#### [Data excerpts]

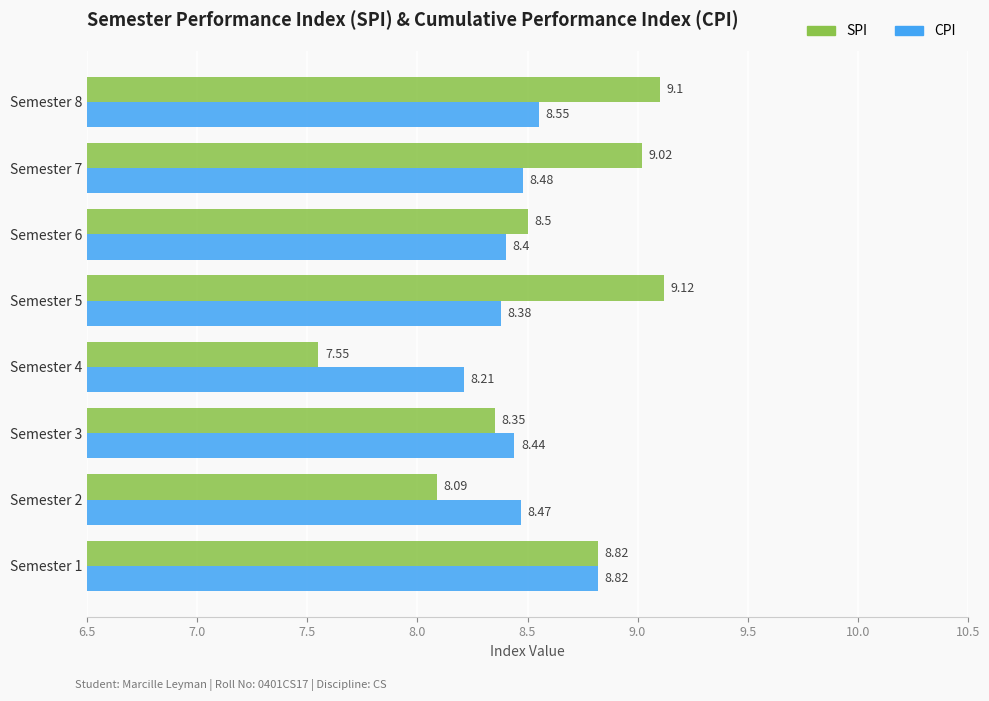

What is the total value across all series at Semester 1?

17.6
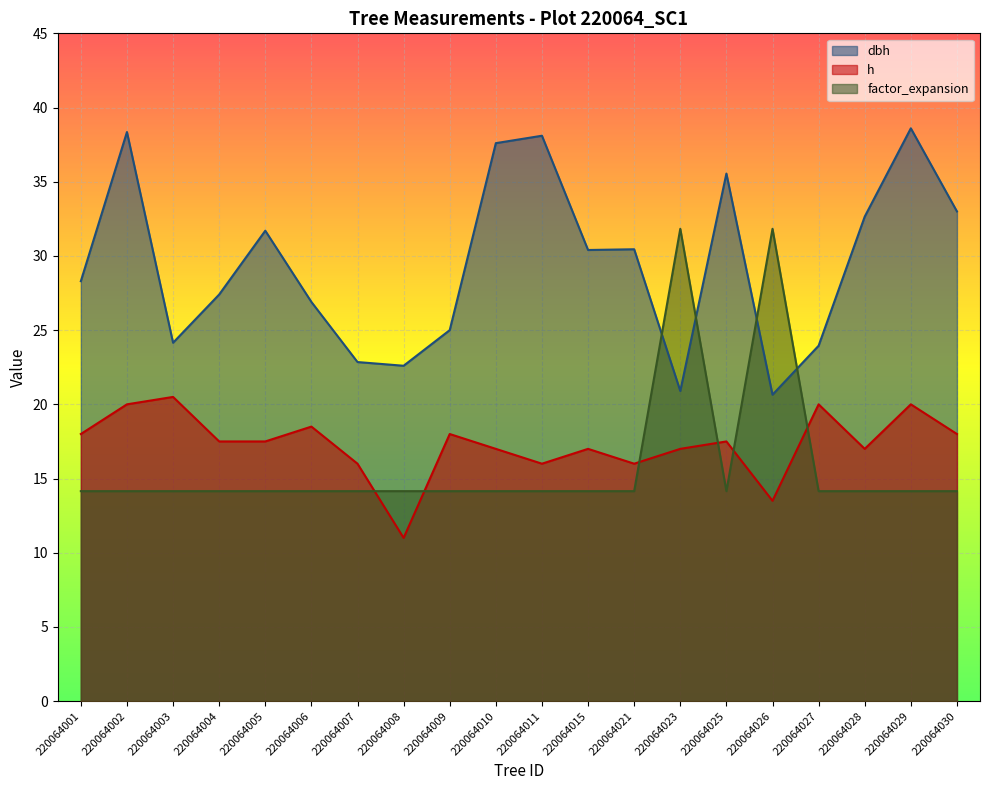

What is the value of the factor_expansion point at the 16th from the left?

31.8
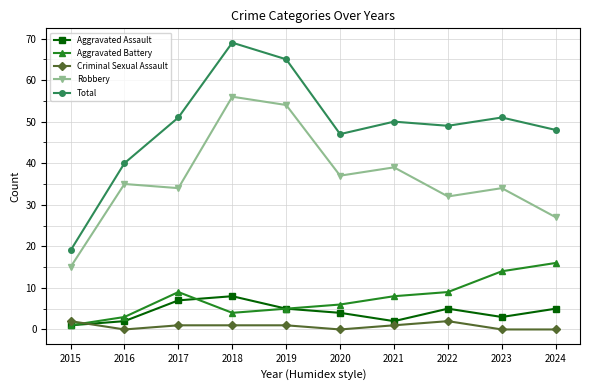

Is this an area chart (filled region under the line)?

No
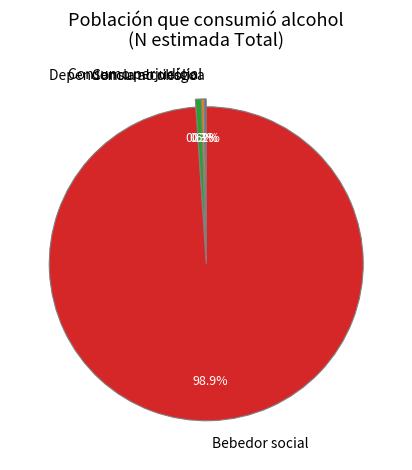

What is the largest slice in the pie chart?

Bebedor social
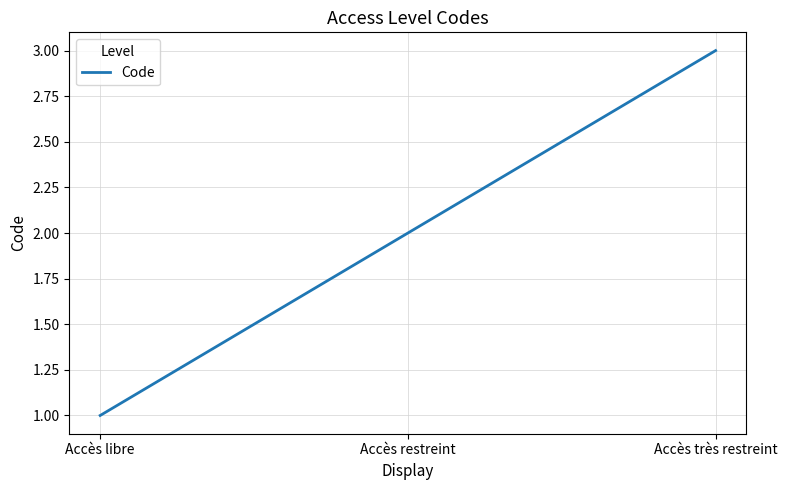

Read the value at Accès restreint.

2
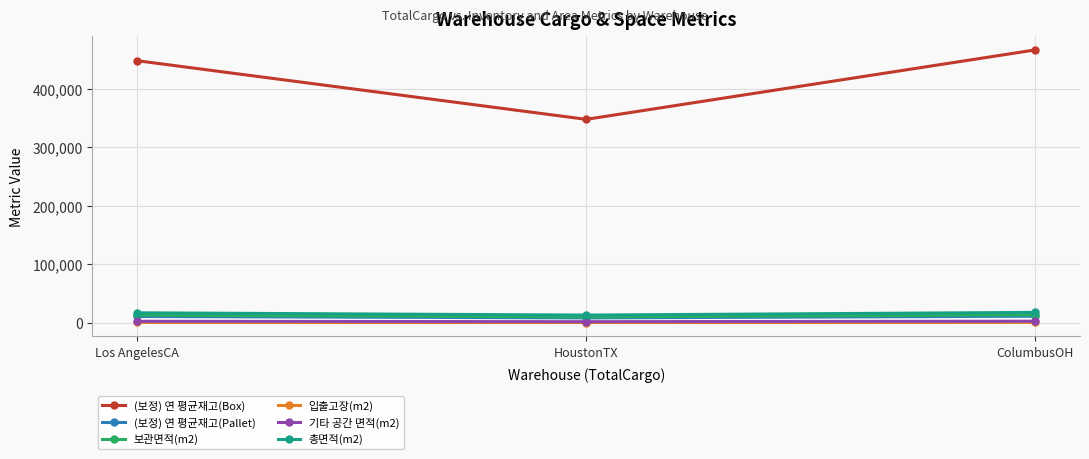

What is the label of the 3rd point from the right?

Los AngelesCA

...

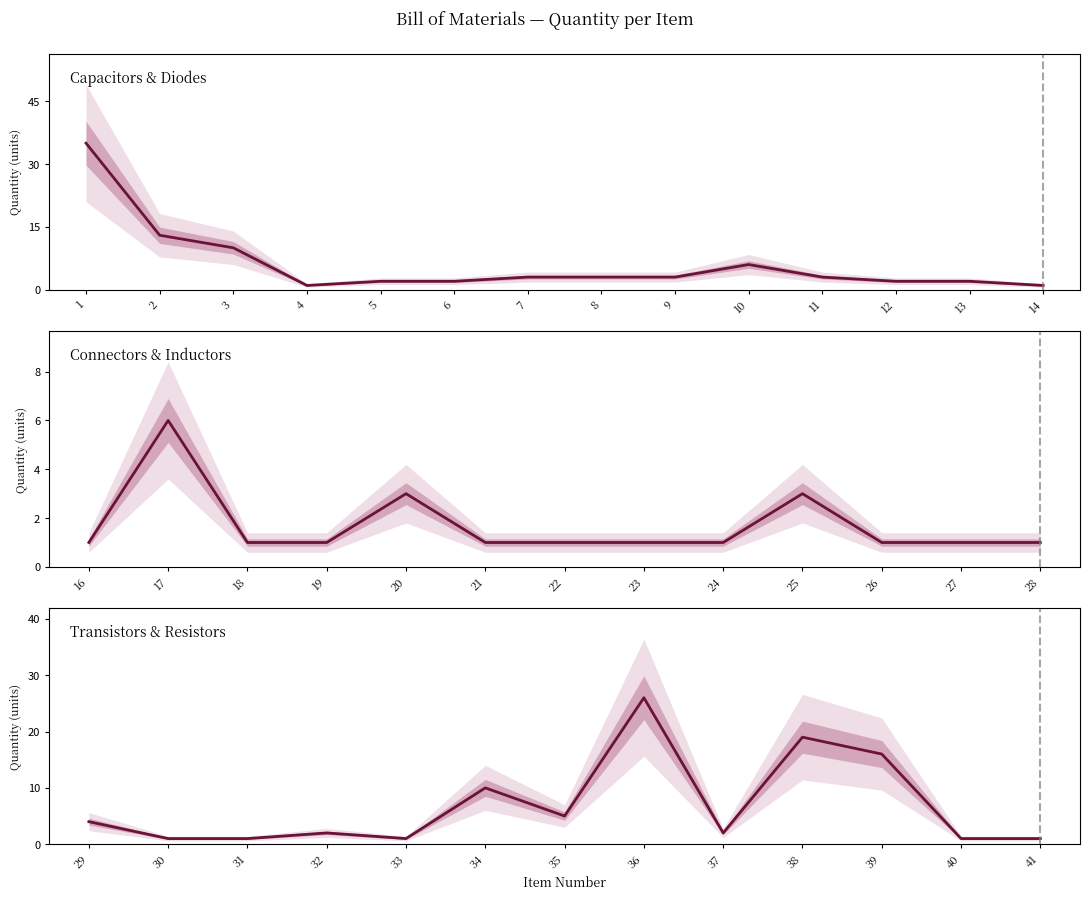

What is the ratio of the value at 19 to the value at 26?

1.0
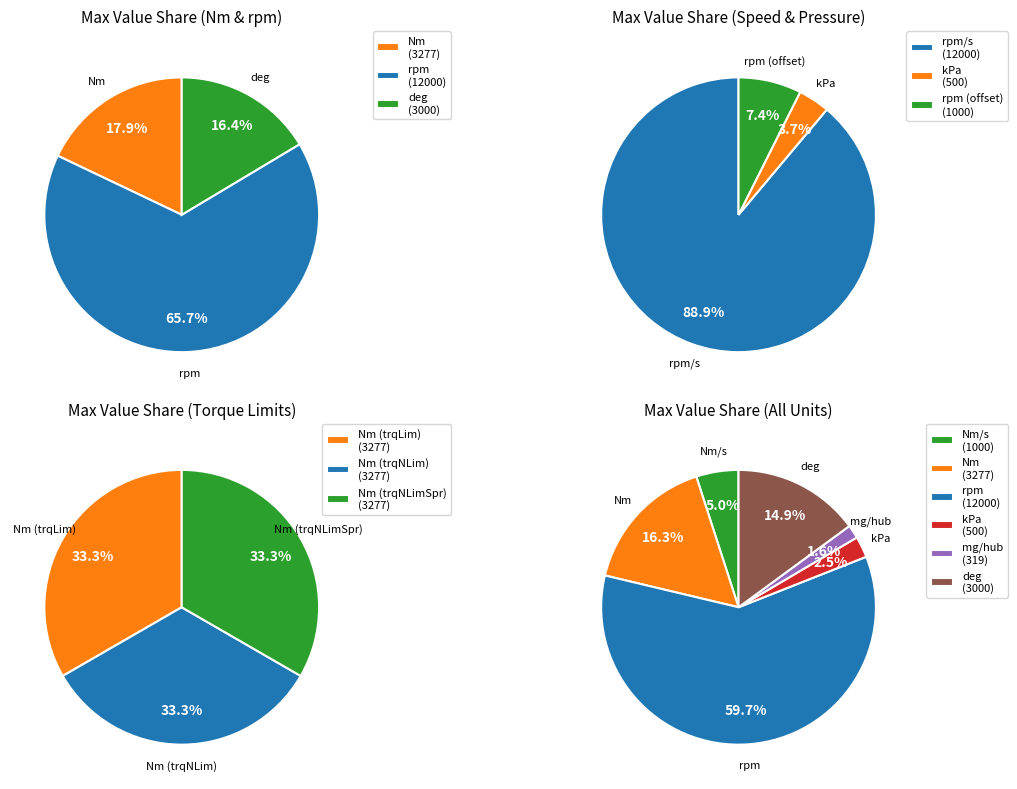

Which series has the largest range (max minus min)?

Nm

#### [Brief]
Copy the items from the line with "What is the total" up to and including the line with "What is the label", keeping every line the same and omitting the pictures.

#### [Result for this task]
What is the total value across all series at Semester 1?

17.6

What is the value of the factor_expansion point at the 16th from the left?

31.8

Is this an area chart (filled region under the line)?

No

What is the largest slice in the pie chart?

Bebedor social

Read the value at Accès restreint.

2

What is the label of the 3rd point from the right?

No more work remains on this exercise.